▶ TASK GOAL: Put each line of the data below into a JSON list of strings, one string per line with blank lines skipped, and leave the pictures out.

= = = = =

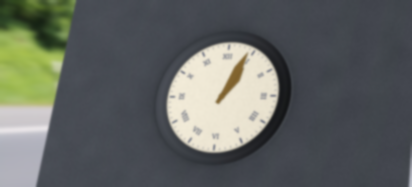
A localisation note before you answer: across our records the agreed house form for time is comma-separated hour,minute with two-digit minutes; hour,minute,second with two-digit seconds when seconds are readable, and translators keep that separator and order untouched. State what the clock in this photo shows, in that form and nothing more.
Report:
1,04
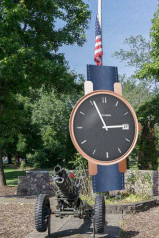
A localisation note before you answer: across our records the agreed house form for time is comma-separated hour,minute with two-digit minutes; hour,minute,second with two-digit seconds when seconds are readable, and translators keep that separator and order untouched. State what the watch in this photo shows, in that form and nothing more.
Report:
2,56
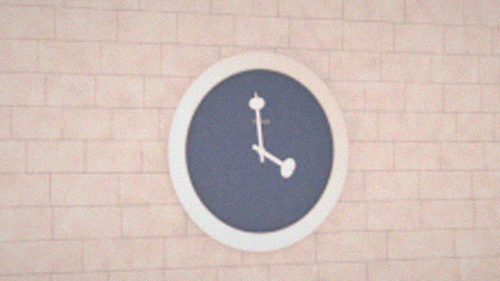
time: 3:59
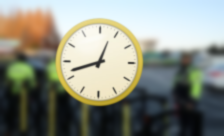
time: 12:42
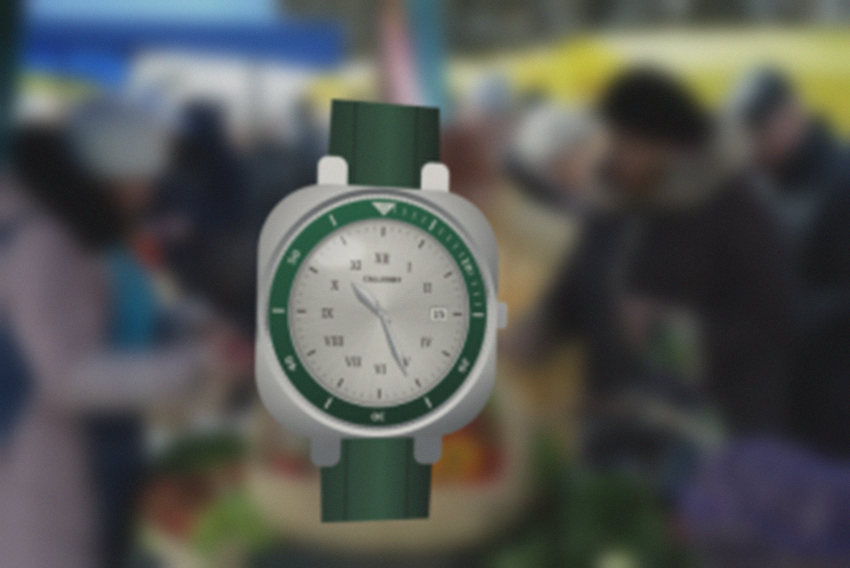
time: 10:26
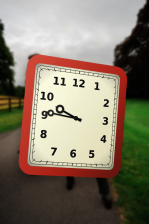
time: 9:46
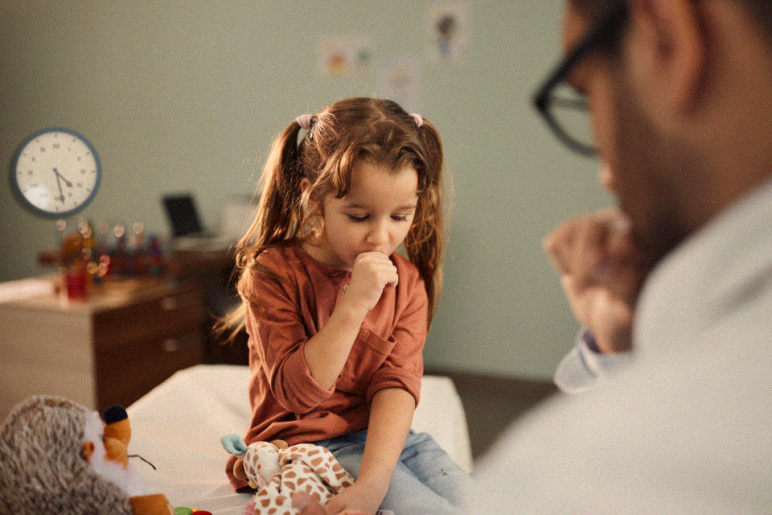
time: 4:28
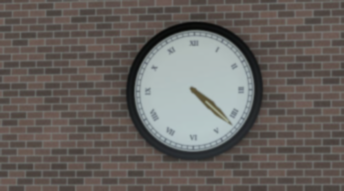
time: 4:22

= = = = =

▶ FINISHED TASK:
[
  "A localisation note before you answer: across our records the agreed house form for time is comma-separated hour,minute with two-digit minutes; hour,minute,second with two-digit seconds when seconds are readable, and translators keep that separator and order untouched. State what the clock in this photo shows, in that form and nothing more.",
  "Report:",
  "1,04",
  "A localisation note before you answer: across our records the agreed house form for time is comma-separated hour,minute with two-digit minutes; hour,minute,second with two-digit seconds when seconds are readable, and translators keep that separator and order untouched. State what the watch in this photo shows, in that form and nothing more.",
  "Report:",
  "2,56",
  "time: 3:59",
  "time: 12:42",
  "time: 10:26",
  "time: 9:46",
  "time: 4:28",
  "time: 4:22"
]